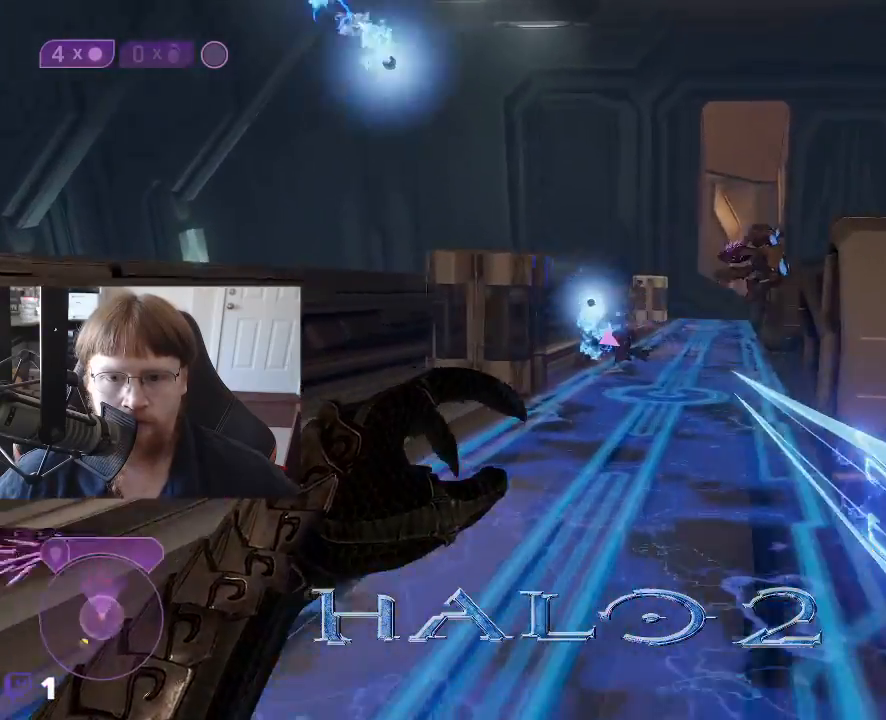
{"keys": [], "events": [[100, "d", "up"], [417, "w", "up"]]}
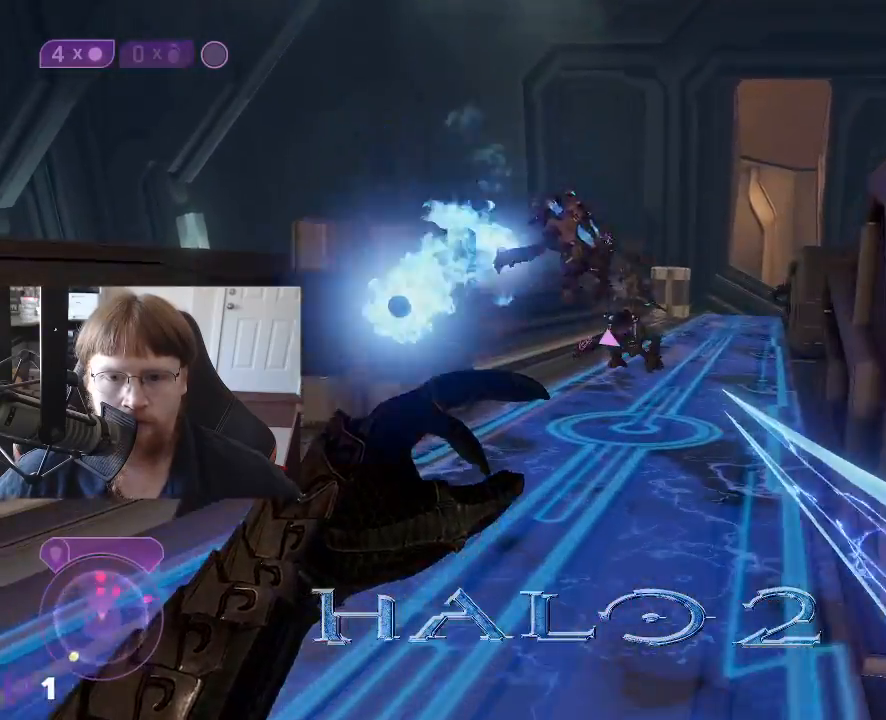
{"keys": ["d", "s"], "events": [[17, "g", "down"], [100, "g", "up"], [300, "s", "down"], [383, "d", "down"]]}
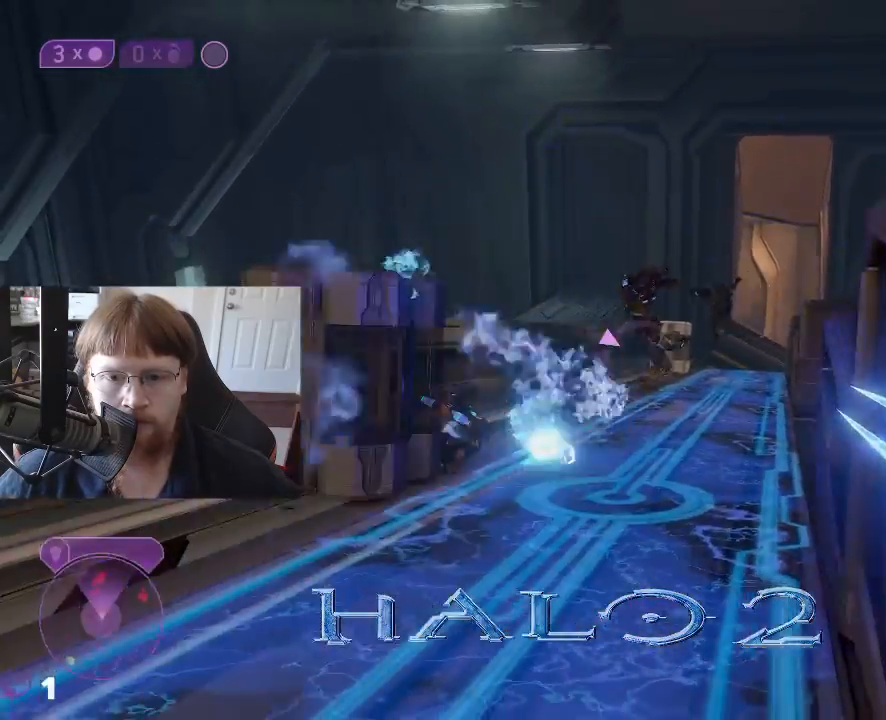
{"keys": ["d"], "events": [[500, "s", "up"]]}
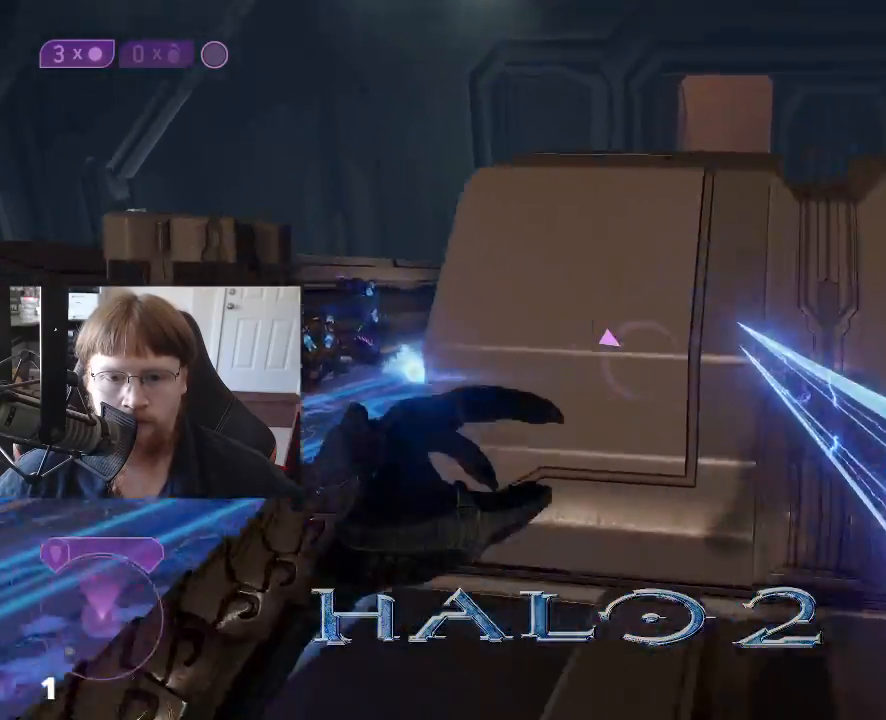
{"keys": ["d"], "events": []}
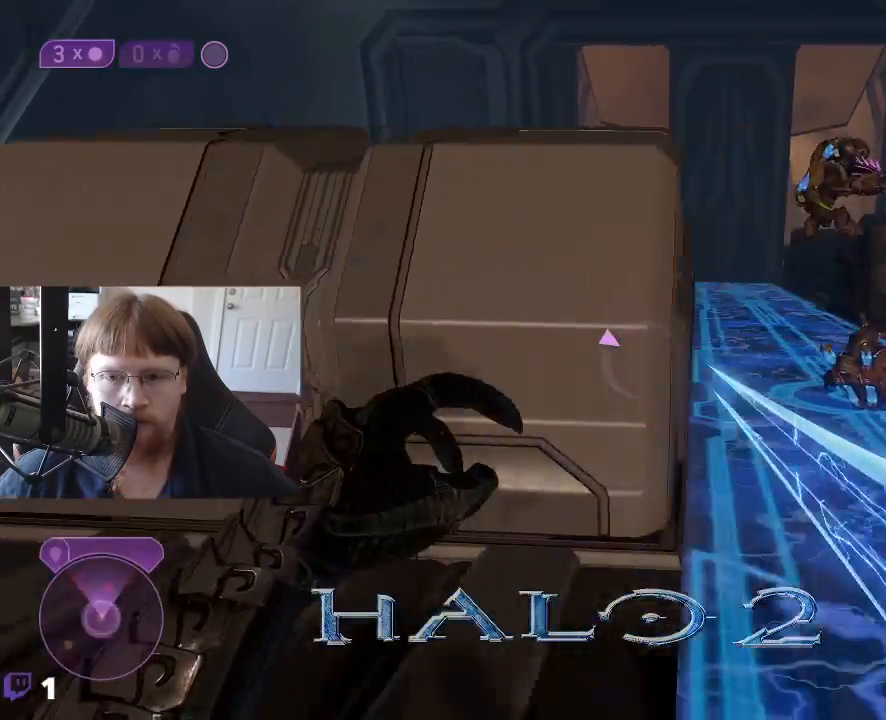
{"keys": [], "events": [[433, "d", "up"]]}
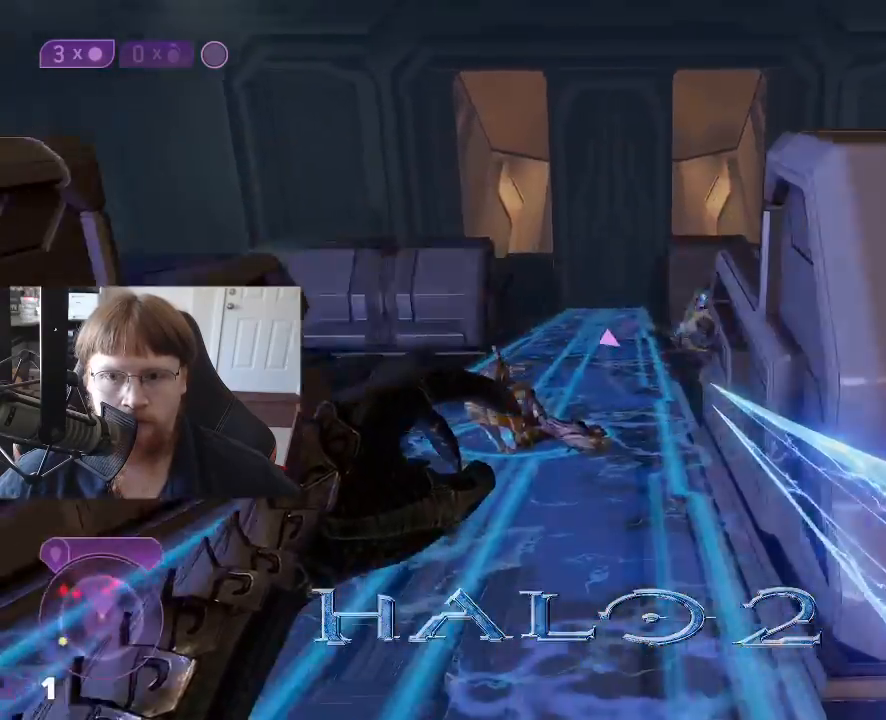
{"keys": [], "events": []}
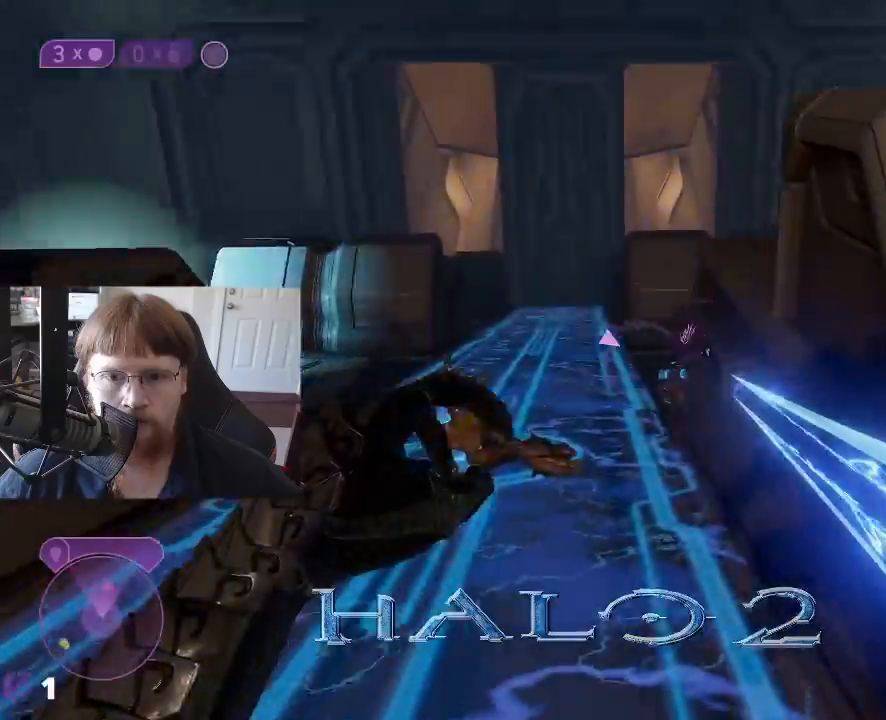
{"keys": ["w"], "events": [[417, "w", "down"]]}
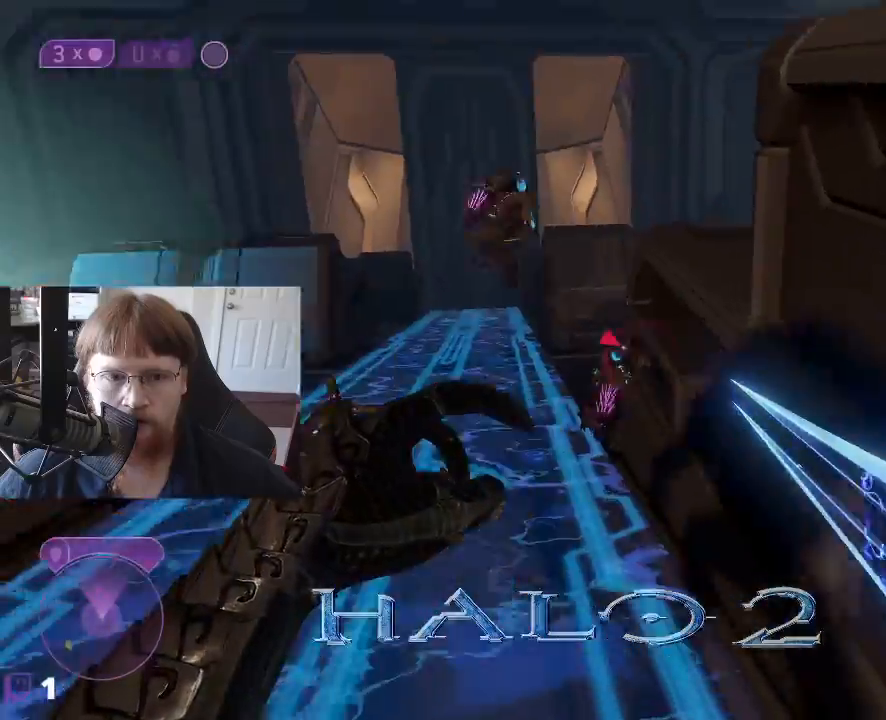
{"keys": ["w"], "events": []}
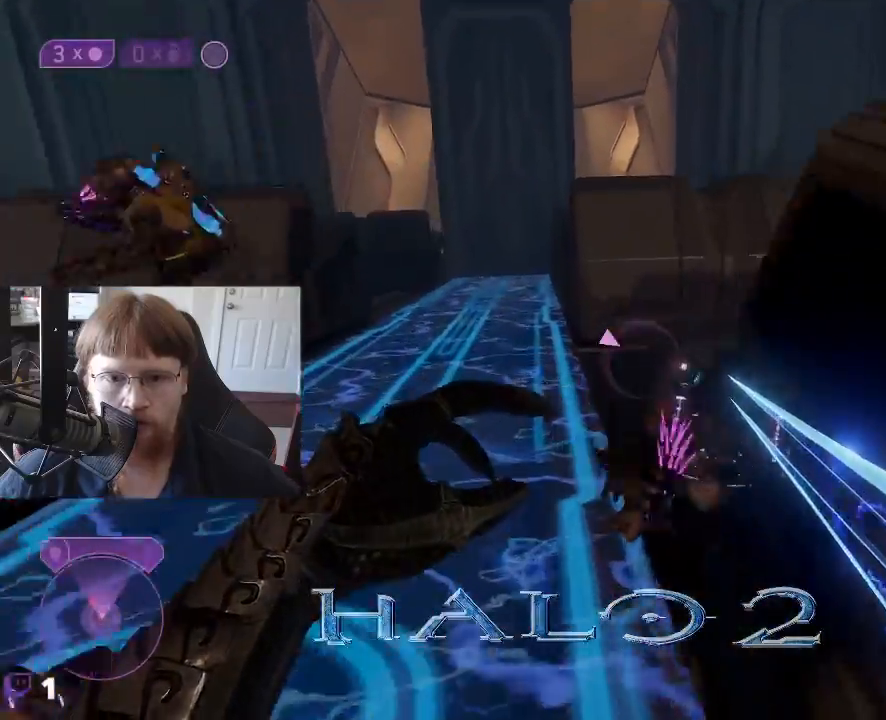
{"keys": [], "events": [[317, "w", "up"]]}
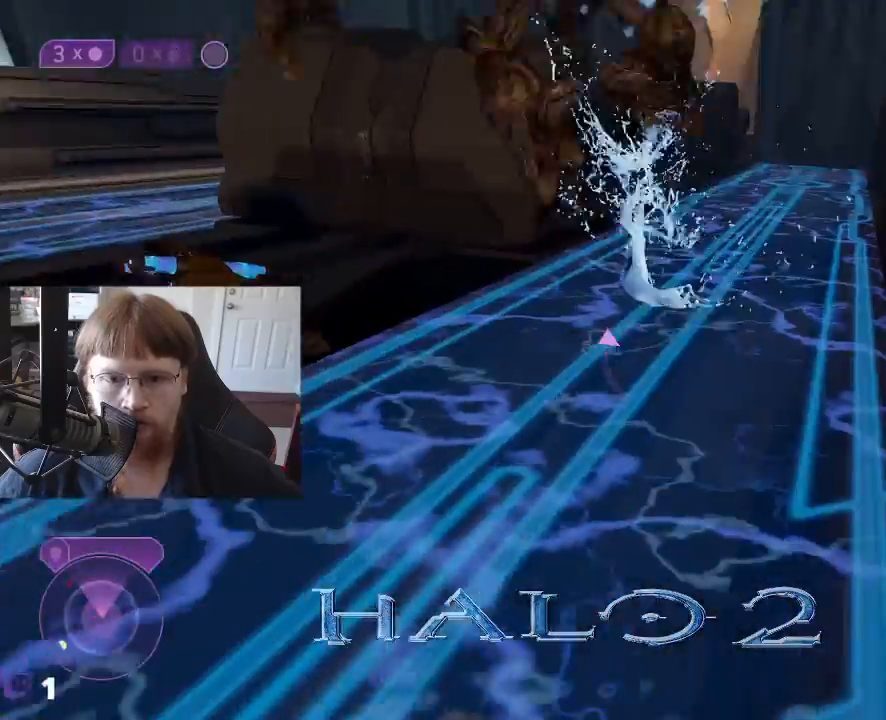
{"keys": ["d"], "events": [[367, "d", "down"]]}
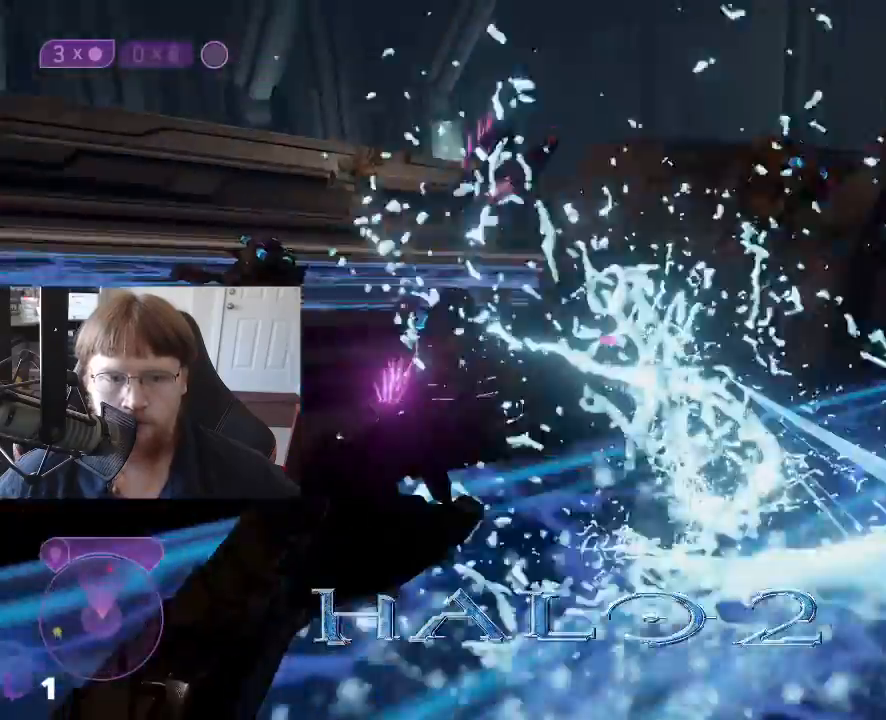
{"keys": ["w"], "events": [[17, "d", "up"], [150, "w", "down"]]}
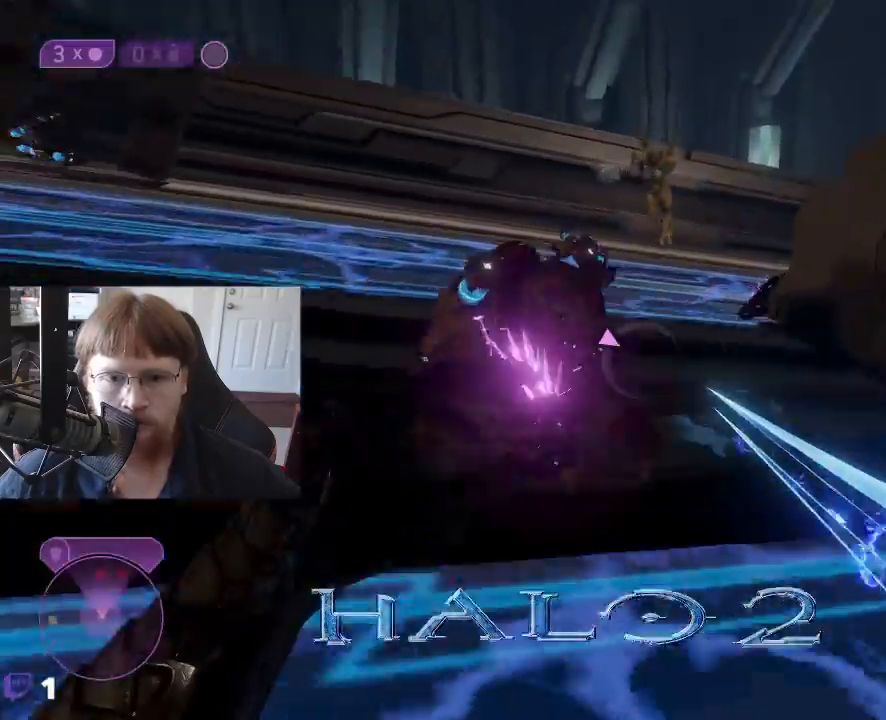
{"keys": [], "events": [[217, "w", "up"]]}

────────────────────

*Problem to solve*. Any pictures above are to be left out. Retype the rest of the records exactly.

*Result below*.
{"keys": [], "events": [[100, "d", "up"], [417, "w", "up"]]}
{"keys": ["d", "s"], "events": [[17, "g", "down"], [100, "g", "up"], [300, "s", "down"], [383, "d", "down"]]}
{"keys": ["d"], "events": [[500, "s", "up"]]}
{"keys": ["d"], "events": []}
{"keys": [], "events": [[433, "d", "up"]]}
{"keys": [], "events": []}
{"keys": ["w"], "events": [[417, "w", "down"]]}
{"keys": ["w"], "events": []}
{"keys": [], "events": [[317, "w", "up"]]}
{"keys": ["d"], "events": [[367, "d", "down"]]}
{"keys": ["w"], "events": [[17, "d", "up"], [150, "w", "down"]]}
{"keys": [], "events": [[217, "w", "up"]]}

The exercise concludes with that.